**Goal of the exercise:**
Collect every line below that contains the word "series", copying each one in full. Case counts.

**Extracted data:**

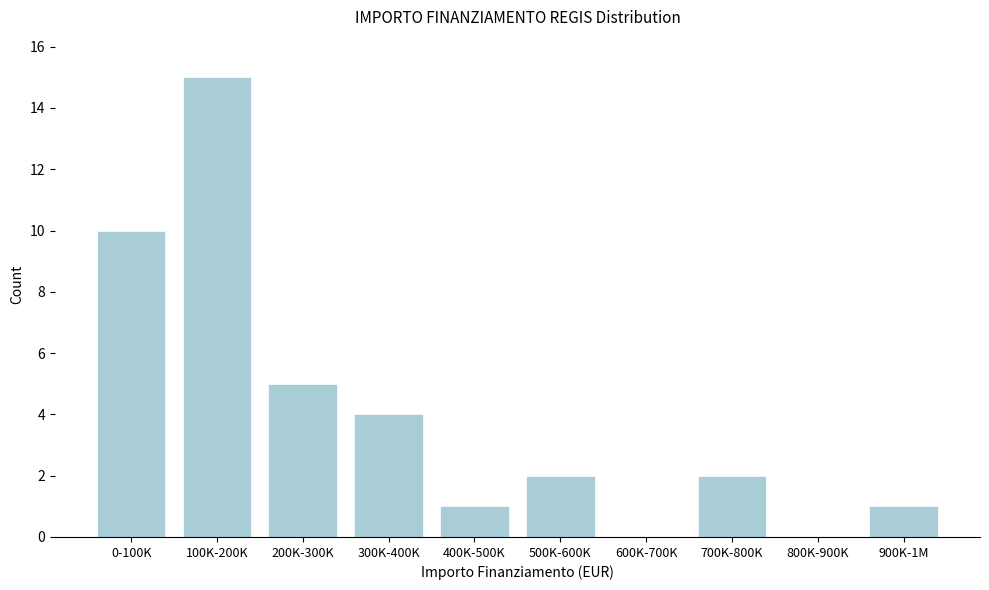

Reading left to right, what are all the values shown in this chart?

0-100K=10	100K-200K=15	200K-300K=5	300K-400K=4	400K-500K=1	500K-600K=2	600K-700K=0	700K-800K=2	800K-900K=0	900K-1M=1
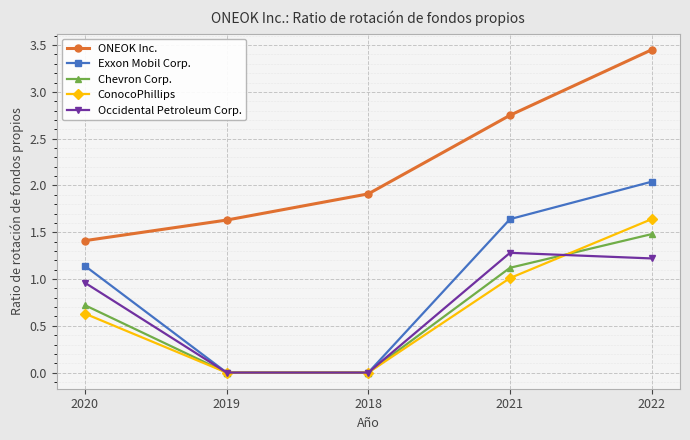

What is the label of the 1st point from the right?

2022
==
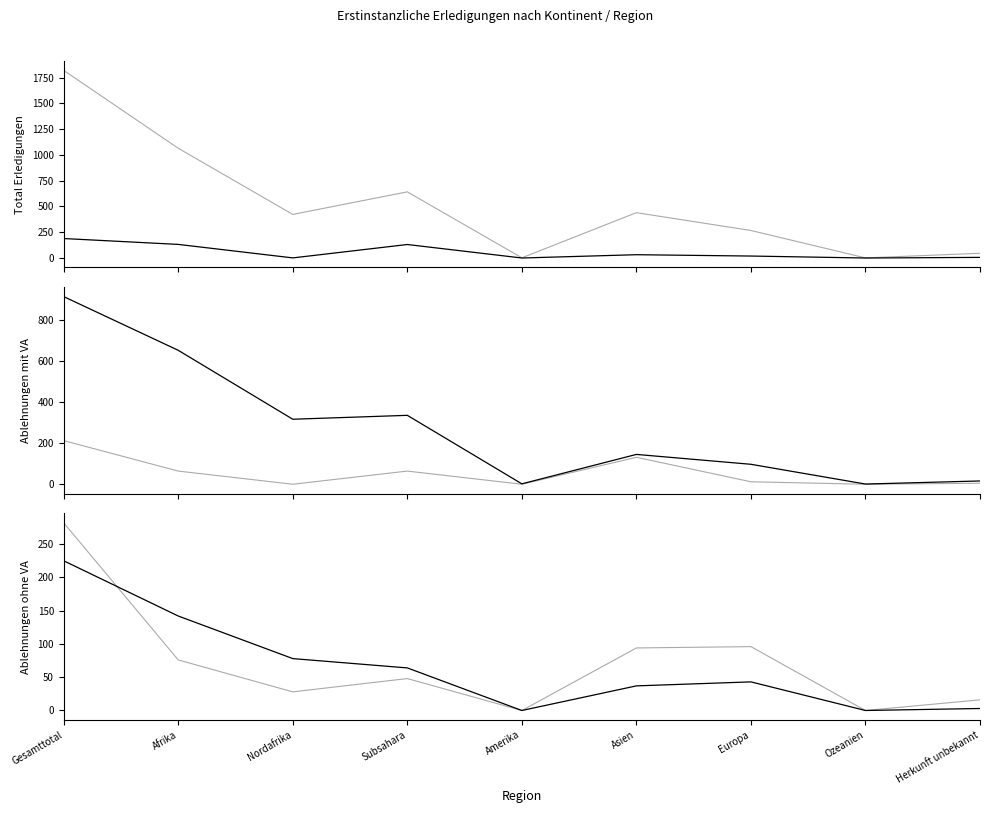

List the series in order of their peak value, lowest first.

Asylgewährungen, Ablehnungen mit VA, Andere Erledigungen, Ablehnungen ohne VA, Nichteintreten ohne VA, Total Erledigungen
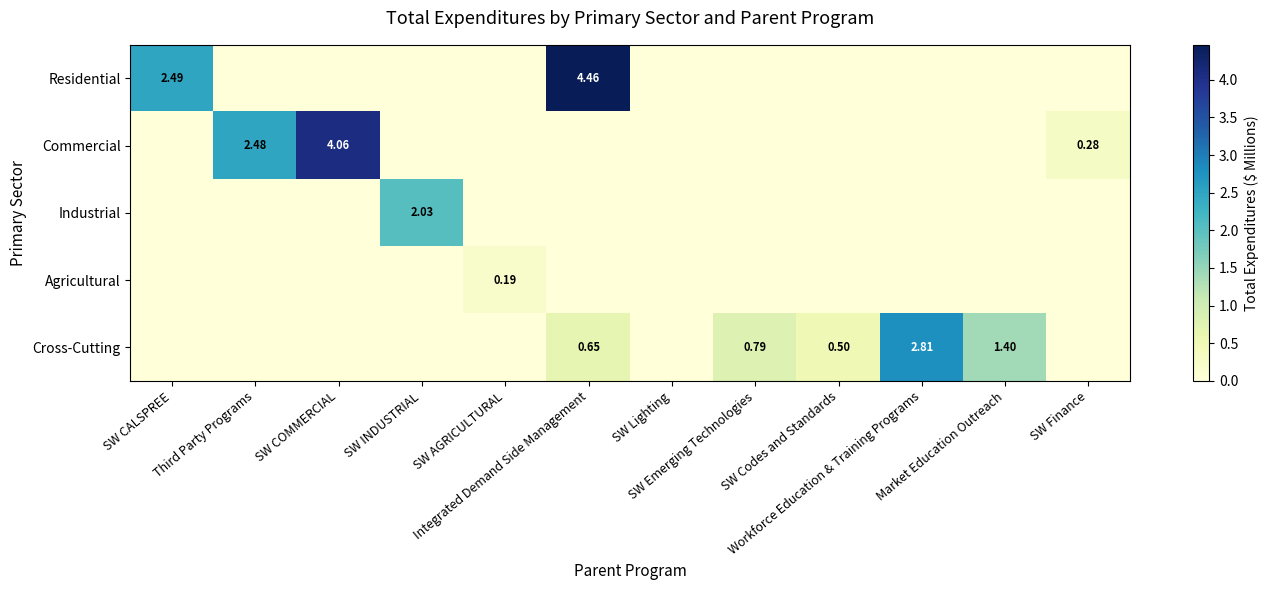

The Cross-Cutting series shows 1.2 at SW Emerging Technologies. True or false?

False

**Task output:**
List the series in order of their peak value, lowest first.
The Cross-Cutting series shows 1.2 at SW Emerging Technologies. True or false?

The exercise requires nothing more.